The Company also has reached on a financial agreement on a comprehensive project with plans to begin construction immediately that will go on approximately for three years, with a targeted completion by 2017.
This Dublin Waste-to-Energy Facility will provide Dublin with a long-term sustainable and environmentally efficient waste management solution that diverts waste from landfills, attaining self-sufficiency in waste-management in accordance with regional, national and EU waste policies.
Once completed, the facility will generate renewable energy to supply 80,000 homes. It is also designed with such a technology and infrastructure that will provide enough heat needed for over 50,000 homes in future for a district heating system.
The facility will be high-tech including energy efficiency and environmental performance, and will provide a meaningful boost for the local economy, said, Anthony J. Orlando, CEO, president, Covanta.
The total investment in the construction of the facility will be €500 million, funded jointly by third party non-recourse project financing (€375 million) and project equity invested by Covanta (approximately €125 million).
Of the nearly €125 million of total Covanta investment, over €30 million has already been invested in development costs and pre-construction works, and the remaining investment will be funded from Europe events.

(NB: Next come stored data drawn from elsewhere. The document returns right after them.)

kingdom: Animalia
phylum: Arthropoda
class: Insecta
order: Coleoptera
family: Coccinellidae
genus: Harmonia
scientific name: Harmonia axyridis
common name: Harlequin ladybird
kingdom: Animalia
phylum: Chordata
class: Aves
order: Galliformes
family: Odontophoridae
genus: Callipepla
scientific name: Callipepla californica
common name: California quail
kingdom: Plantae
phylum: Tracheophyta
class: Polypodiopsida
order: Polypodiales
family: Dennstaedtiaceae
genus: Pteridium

Besides, Covanta has reached on an agreement with the Project Company for engineering, procurement and construction (EPC) and operations and maintenance (O&M) services, with a guaranteed performance obligation. In addition, Covanta will provide working capital and other support to the project company.
The project agreement with Dublin is expected to cover 45 years of facility operations, after which ownership will return to Dublin. Covanta will be responsible for sourcing waste supply, including residential, commercial and industrial waste produce from Dublin and nearby areas.
During the first 15 years, Dublin will share all kind of facility waste revenue linked to a baseline projection along with the energy revenue.
More than half of the renewable power generated from the facility will be provided preferential, inflation-escalated pricing under Ireland’s renewable feed-in tariff, 2031.
If a district heating system is built, then the facility will also sell energy in the form of steam heat and receive the renewable incentive for the corresponding portion.